Nursing Council of New Zealand

Consultation on the scope of practice and qualifications for nurse practitioners

Thank you for inviting me to comment on the Nursing Council of New Zealand's consultation on the scope of practice and qualifications for nurse practitioners.

As you are no doubt aware, my Office is charged with promoting and protecting the rights of health and disability services consumers, as set out in the Code of Health and Disability Services Consumers' Rights (the Code).

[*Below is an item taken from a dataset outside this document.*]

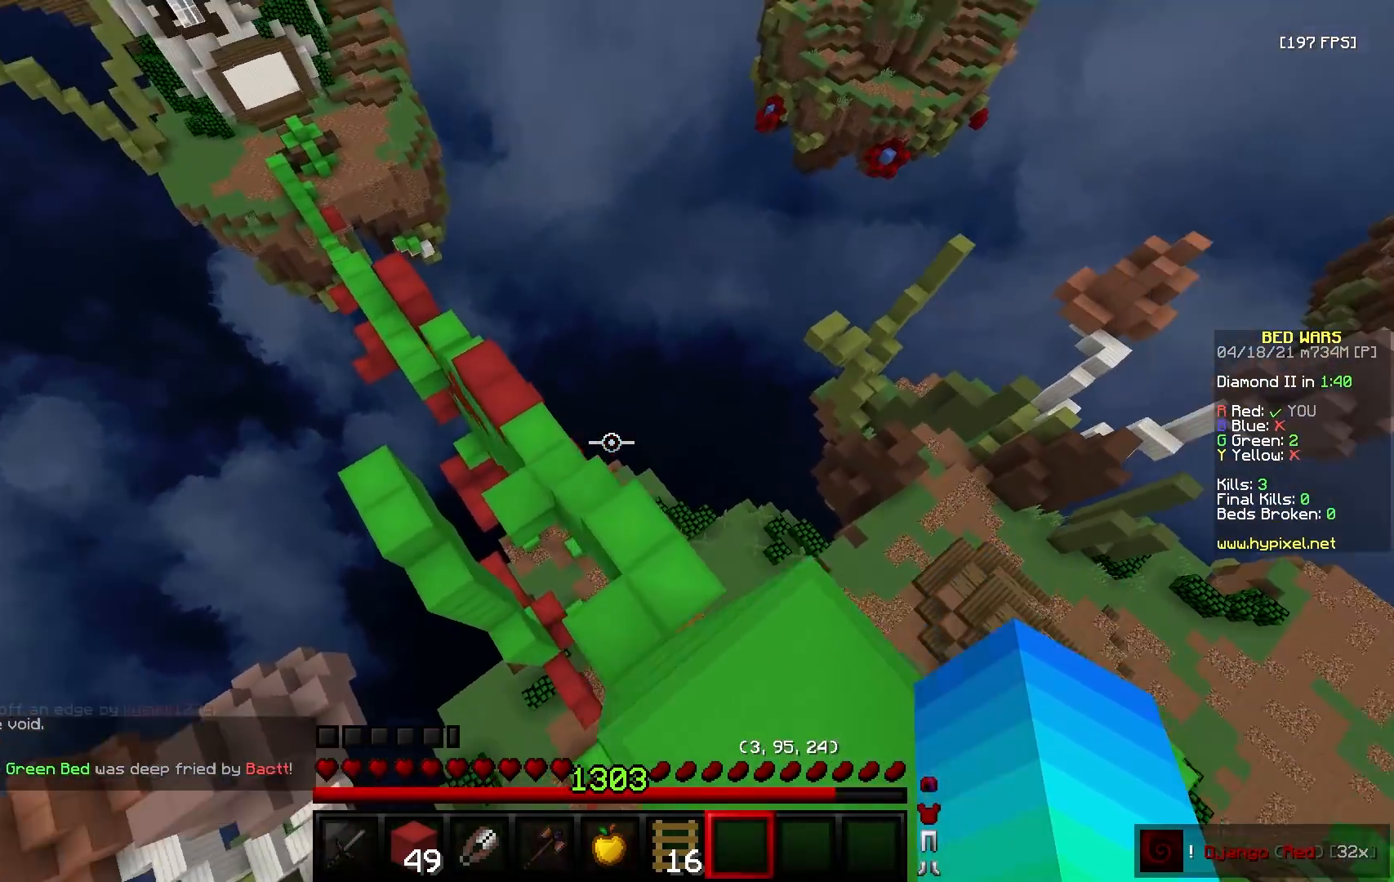
{"keys": ["d", "w"], "mouse": ["right"], "events": [[150, "a", "down"], [200, "mouse_right", "down"], [250, "d", "down"], [250, "w", "down"], [333, "a", "up"]]}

One of my functions under the Health and Disability Commissioner Act 1994 is to make public statements in relation to any matter affecting the rights of health or disability services consumers.

Prescribing rights for all nurse practitioners

I am supportive of all nurse practitioners having authorised prescribing rights, rather than this varying by individual. The removal of this variation within the nurse practitioner scope of practice, is likely to lead to consumers being better informed about what they can expect from a nurse practitioner. 

I commend the Council on its focus on continuing professional development and continuing competence requirements for nurse practitioners. From a health consumer's perspective, it is important that the Council's education programmes provide nurse practitioners with the necessary skills and knowledge to ensure that prescription services provided to health consumers are of an appropriate standard throughout a nurse practitioner's career.  

Communication and documentation

While recognising that the majority of nurse practitioners are already authorised prescribers, I take this opportunity to make a few additional comments about prescribing by nurse practitioners generally.

In my view, good communication between nurse practitioners and other health professionals is the key to the success of shared prescribing rights. The importance of cooperation between providers is recognised in Right 4(5) of the Code, which states that "every consumer has a right to co-operation among providers to ensure quality and continuity of services". A key issue in maintaining continuity of care is the recording of adequate and appropriate clinical notes. Clinical records underpin safe, effective and timely clinical practice, and the importance of adequate documentation is heightened when a consumer receives care from more than one provider as part of a collaborative team approach. It is therefore important that nurse practitioners consistently maintain accurate and comprehensive clinical records.

If it has not done so already, I suggest that the Council gives consideration as to how nurse practitioners communicate information about their prescriptions to their patients' GPs. It may also be useful to develop guidelines for referral back to GPs in situations where there are complicating factors (eg, the possibility of an adverse interaction with other medicines that are being taken).